Joint position lists
*** Block opens ***
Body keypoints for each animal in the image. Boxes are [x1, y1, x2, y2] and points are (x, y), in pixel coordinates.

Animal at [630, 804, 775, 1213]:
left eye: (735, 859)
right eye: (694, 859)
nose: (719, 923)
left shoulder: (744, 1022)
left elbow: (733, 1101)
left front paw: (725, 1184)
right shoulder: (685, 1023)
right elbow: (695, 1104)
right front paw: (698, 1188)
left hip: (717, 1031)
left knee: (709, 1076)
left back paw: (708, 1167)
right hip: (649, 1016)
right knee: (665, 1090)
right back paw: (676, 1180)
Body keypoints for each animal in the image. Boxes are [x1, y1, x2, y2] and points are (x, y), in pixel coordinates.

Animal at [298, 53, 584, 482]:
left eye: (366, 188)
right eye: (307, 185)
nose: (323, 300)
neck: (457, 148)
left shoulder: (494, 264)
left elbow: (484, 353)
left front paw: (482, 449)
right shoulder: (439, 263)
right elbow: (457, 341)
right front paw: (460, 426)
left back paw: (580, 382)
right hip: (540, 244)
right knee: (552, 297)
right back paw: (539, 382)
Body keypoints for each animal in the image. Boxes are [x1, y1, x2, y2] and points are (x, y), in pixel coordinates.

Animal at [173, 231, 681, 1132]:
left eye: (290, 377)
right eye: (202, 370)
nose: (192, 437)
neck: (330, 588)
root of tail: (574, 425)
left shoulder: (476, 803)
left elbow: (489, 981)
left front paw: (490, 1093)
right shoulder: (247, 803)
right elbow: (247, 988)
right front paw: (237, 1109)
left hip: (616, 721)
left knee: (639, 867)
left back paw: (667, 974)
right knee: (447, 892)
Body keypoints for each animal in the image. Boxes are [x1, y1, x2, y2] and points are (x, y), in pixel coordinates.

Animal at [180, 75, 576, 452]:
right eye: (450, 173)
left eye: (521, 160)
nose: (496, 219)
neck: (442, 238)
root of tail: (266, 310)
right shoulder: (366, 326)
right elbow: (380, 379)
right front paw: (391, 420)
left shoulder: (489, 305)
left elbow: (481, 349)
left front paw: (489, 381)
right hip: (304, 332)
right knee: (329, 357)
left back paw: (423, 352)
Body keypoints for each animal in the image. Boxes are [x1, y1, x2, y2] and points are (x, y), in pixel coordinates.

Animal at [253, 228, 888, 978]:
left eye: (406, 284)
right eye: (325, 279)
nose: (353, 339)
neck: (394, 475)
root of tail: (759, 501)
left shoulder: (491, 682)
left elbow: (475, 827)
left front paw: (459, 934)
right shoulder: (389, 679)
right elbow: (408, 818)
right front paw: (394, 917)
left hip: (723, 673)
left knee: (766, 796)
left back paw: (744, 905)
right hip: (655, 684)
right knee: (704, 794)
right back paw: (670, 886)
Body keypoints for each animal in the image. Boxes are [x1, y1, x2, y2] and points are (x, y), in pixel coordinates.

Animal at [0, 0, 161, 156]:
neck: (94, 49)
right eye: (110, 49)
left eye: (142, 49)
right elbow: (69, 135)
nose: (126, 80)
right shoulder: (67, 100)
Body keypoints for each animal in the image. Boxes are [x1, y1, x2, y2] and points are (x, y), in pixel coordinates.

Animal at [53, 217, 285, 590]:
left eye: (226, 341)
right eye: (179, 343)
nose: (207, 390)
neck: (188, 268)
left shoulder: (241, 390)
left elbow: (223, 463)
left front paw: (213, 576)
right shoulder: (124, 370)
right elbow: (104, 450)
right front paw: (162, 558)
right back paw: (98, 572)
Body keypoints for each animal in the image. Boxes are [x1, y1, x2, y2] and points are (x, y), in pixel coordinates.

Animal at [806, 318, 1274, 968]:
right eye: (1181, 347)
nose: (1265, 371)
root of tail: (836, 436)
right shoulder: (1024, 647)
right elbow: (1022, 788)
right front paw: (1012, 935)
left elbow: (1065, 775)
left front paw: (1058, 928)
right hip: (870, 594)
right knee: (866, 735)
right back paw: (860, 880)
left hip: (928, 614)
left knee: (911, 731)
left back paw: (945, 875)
*** Block closes ***
## Work order:
When you reach the line holding "right back paw: (676, 1180)" in the records above, begin reproducing exactly, stop after the line holding "right shoulder: (389, 679)", and output nothing else.

## Your solution:
right back paw: (676, 1180)
Body keypoints for each animal in the image. Boxes are [x1, y1, x2, y2] and points are (x, y), in pixel coordinates.

Animal at [298, 53, 584, 482]:
left eye: (366, 188)
right eye: (307, 185)
nose: (323, 300)
neck: (457, 148)
left shoulder: (494, 264)
left elbow: (484, 353)
left front paw: (482, 449)
right shoulder: (439, 263)
right elbow: (457, 341)
right front paw: (460, 426)
left back paw: (580, 382)
right hip: (540, 244)
right knee: (552, 297)
right back paw: (539, 382)
Body keypoints for each animal in the image. Boxes are [x1, y1, x2, y2] and points are (x, y), in pixel coordinates.

Animal at [173, 231, 681, 1132]:
left eye: (290, 377)
right eye: (202, 370)
nose: (192, 437)
neck: (330, 588)
root of tail: (574, 425)
left shoulder: (476, 803)
left elbow: (489, 981)
left front paw: (490, 1093)
right shoulder: (247, 803)
right elbow: (247, 988)
right front paw: (237, 1109)
left hip: (616, 721)
left knee: (639, 867)
left back paw: (667, 974)
right knee: (447, 892)
Body keypoints for each animal in the image. Boxes are [x1, y1, x2, y2] and points are (x, y), in pixel coordinates.

Animal at [180, 75, 576, 452]:
right eye: (450, 173)
left eye: (521, 160)
nose: (496, 219)
neck: (442, 238)
root of tail: (266, 310)
right shoulder: (366, 326)
right elbow: (380, 379)
right front paw: (391, 420)
left shoulder: (489, 305)
left elbow: (481, 349)
left front paw: (489, 381)
right hip: (304, 332)
right knee: (329, 357)
left back paw: (423, 352)
Body keypoints for each animal in the image. Boxes are [x1, y1, x2, y2] and points are (x, y), in pixel coordinates.

Animal at [253, 228, 888, 978]:
left eye: (406, 284)
right eye: (325, 279)
nose: (353, 339)
neck: (394, 475)
root of tail: (759, 501)
left shoulder: (491, 682)
left elbow: (475, 827)
left front paw: (459, 934)
right shoulder: (389, 679)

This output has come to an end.